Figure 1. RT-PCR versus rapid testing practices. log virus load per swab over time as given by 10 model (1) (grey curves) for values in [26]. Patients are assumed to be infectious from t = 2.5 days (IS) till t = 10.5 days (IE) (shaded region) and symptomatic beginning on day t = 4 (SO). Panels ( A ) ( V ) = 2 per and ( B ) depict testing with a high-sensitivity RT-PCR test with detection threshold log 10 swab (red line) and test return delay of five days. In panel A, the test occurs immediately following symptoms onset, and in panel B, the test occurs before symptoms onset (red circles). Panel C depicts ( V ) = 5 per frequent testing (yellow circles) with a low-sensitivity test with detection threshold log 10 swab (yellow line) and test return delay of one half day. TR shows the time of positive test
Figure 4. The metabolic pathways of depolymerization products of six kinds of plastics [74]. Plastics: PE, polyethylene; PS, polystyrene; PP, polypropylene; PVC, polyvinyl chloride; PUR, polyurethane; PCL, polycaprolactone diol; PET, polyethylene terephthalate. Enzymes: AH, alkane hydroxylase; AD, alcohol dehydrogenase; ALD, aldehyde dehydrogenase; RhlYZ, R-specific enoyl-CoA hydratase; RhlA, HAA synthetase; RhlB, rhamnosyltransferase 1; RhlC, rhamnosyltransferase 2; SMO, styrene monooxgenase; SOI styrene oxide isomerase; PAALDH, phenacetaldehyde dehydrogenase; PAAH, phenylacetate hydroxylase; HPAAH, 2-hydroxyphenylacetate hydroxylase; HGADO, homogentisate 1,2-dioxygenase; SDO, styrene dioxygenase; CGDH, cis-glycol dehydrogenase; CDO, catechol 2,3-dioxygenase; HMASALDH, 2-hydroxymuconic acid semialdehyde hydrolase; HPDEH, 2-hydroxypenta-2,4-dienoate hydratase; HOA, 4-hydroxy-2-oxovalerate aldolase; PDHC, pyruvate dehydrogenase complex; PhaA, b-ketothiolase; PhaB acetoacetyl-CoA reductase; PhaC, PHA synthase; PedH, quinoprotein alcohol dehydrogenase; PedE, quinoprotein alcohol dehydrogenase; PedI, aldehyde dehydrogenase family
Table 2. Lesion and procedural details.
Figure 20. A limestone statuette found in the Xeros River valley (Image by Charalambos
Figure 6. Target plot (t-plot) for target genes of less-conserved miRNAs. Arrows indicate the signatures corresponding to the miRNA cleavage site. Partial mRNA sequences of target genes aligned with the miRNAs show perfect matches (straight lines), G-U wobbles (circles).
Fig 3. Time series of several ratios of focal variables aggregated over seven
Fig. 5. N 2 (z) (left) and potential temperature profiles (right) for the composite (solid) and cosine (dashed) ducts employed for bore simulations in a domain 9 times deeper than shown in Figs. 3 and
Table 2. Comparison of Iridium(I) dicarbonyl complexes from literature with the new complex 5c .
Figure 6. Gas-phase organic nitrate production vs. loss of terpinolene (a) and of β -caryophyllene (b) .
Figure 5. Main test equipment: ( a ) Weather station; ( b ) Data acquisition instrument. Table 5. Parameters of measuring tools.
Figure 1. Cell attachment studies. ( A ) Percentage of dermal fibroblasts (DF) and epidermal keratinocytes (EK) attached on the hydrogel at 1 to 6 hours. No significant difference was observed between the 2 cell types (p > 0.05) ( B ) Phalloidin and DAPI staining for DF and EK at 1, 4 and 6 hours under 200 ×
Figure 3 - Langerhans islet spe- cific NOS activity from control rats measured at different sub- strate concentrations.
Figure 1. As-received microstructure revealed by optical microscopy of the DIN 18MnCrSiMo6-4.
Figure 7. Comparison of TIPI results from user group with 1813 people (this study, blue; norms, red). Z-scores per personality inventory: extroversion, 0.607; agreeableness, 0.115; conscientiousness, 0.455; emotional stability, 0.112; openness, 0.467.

════

**Exercise requirements**
Copy exactly the lines of the listing above, beginning at the line with "Fig. 5. N 2" and ending at its final line; write out nothing else.

**Reply to the exercise**
Fig. 5. N 2 (z) (left) and potential temperature profiles (right) for the composite (solid) and cosine (dashed) ducts employed for bore simulations in a domain 9 times deeper than shown in Figs. 3 and
Table 2. Comparison of Iridium(I) dicarbonyl complexes from literature with the new complex 5c .
Figure 6. Gas-phase organic nitrate production vs. loss of terpinolene (a) and of β -caryophyllene (b) .
Figure 5. Main test equipment: ( a ) Weather station; ( b ) Data acquisition instrument. Table 5. Parameters of measuring tools.
Figure 1. Cell attachment studies. ( A ) Percentage of dermal fibroblasts (DF) and epidermal keratinocytes (EK) attached on the hydrogel at 1 to 6 hours. No significant difference was observed between the 2 cell types (p > 0.05) ( B ) Phalloidin and DAPI staining for DF and EK at 1, 4 and 6 hours under 200 ×
Figure 3 - Langerhans islet spe- cific NOS activity from control rats measured at different sub- strate concentrations.
Figure 1. As-received microstructure revealed by optical microscopy of the DIN 18MnCrSiMo6-4.
Figure 7. Comparison of TIPI results from user group with 1813 people (this study, blue; norms, red). Z-scores per personality inventory: extroversion, 0.607; agreeableness, 0.115; conscientiousness, 0.455; emotional stability, 0.112; openness, 0.467.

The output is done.